-- Opening Marker --

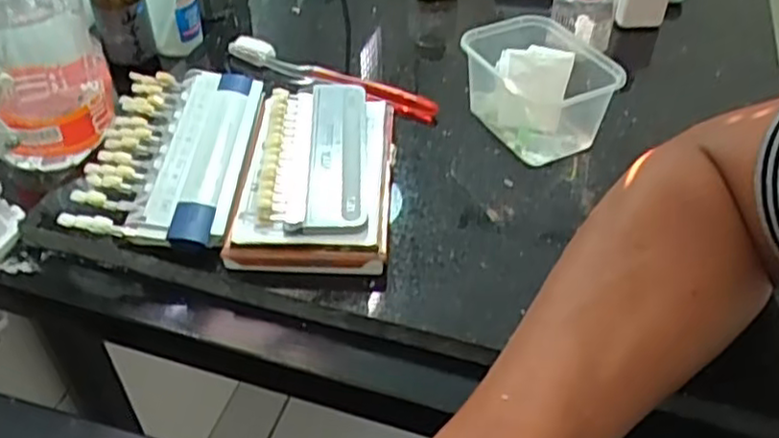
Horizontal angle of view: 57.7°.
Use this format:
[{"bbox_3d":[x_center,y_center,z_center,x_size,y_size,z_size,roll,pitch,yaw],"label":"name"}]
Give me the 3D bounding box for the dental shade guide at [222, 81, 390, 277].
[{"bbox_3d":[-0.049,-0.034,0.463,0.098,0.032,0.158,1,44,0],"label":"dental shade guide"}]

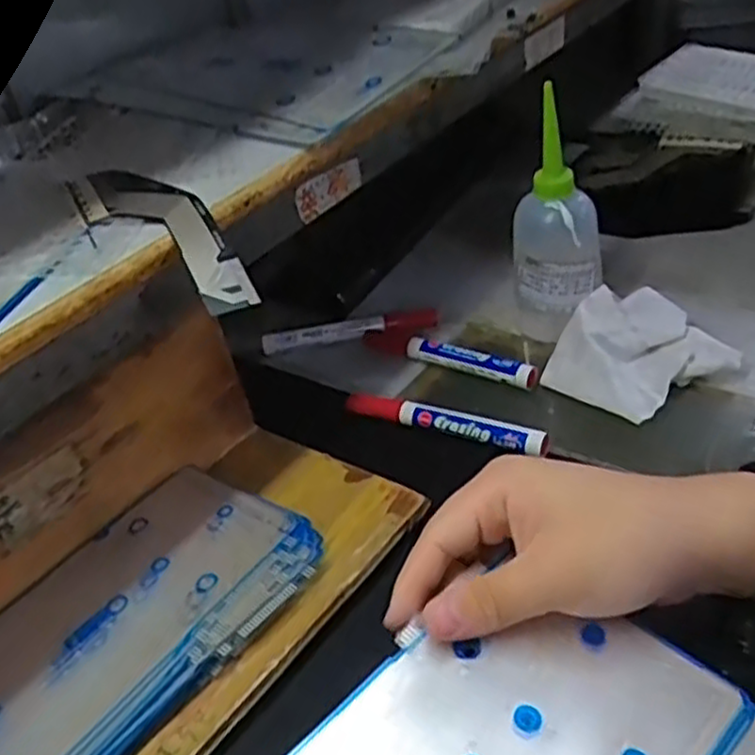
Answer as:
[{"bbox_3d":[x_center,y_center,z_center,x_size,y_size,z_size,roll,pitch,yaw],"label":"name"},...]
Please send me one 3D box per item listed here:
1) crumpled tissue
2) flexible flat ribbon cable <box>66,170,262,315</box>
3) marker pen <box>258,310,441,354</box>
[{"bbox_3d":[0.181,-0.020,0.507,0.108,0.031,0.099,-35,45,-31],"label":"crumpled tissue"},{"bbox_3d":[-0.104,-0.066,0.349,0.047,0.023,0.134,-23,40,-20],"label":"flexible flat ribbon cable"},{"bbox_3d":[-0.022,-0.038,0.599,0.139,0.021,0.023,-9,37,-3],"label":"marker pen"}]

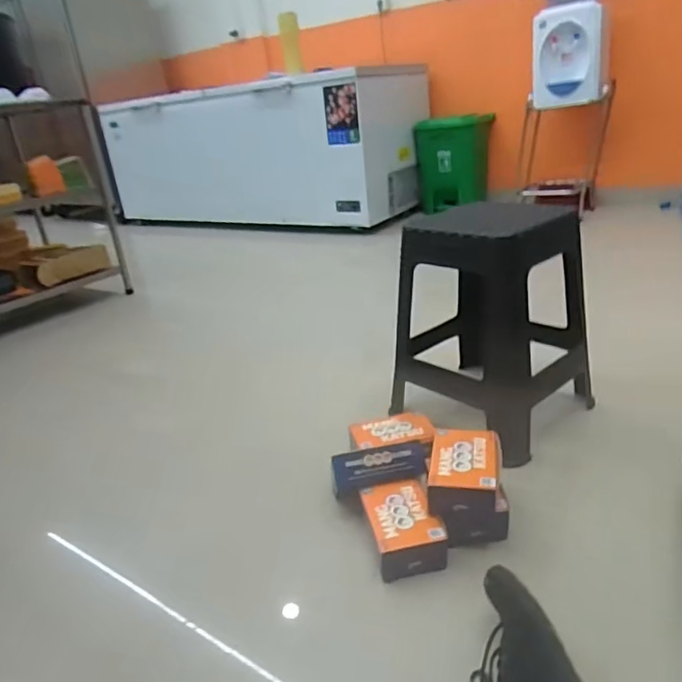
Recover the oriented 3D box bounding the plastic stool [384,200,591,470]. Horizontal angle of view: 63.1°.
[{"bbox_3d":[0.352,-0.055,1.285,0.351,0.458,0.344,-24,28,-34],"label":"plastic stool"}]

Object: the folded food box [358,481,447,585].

-- Closing Marker --

* **WORK TO COMPLETE**:
Consider the entries above and return each line with the string "name".

* **PROBLEM SOLUTION**:
[{"bbox_3d":[x_center,y_center,z_center,x_size,y_size,z_size,roll,pitch,yaw],"label":"name"}]
[{"bbox_3d":[x_center,y_center,z_center,x_size,y_size,z_size,roll,pitch,yaw],"label":"name"},...]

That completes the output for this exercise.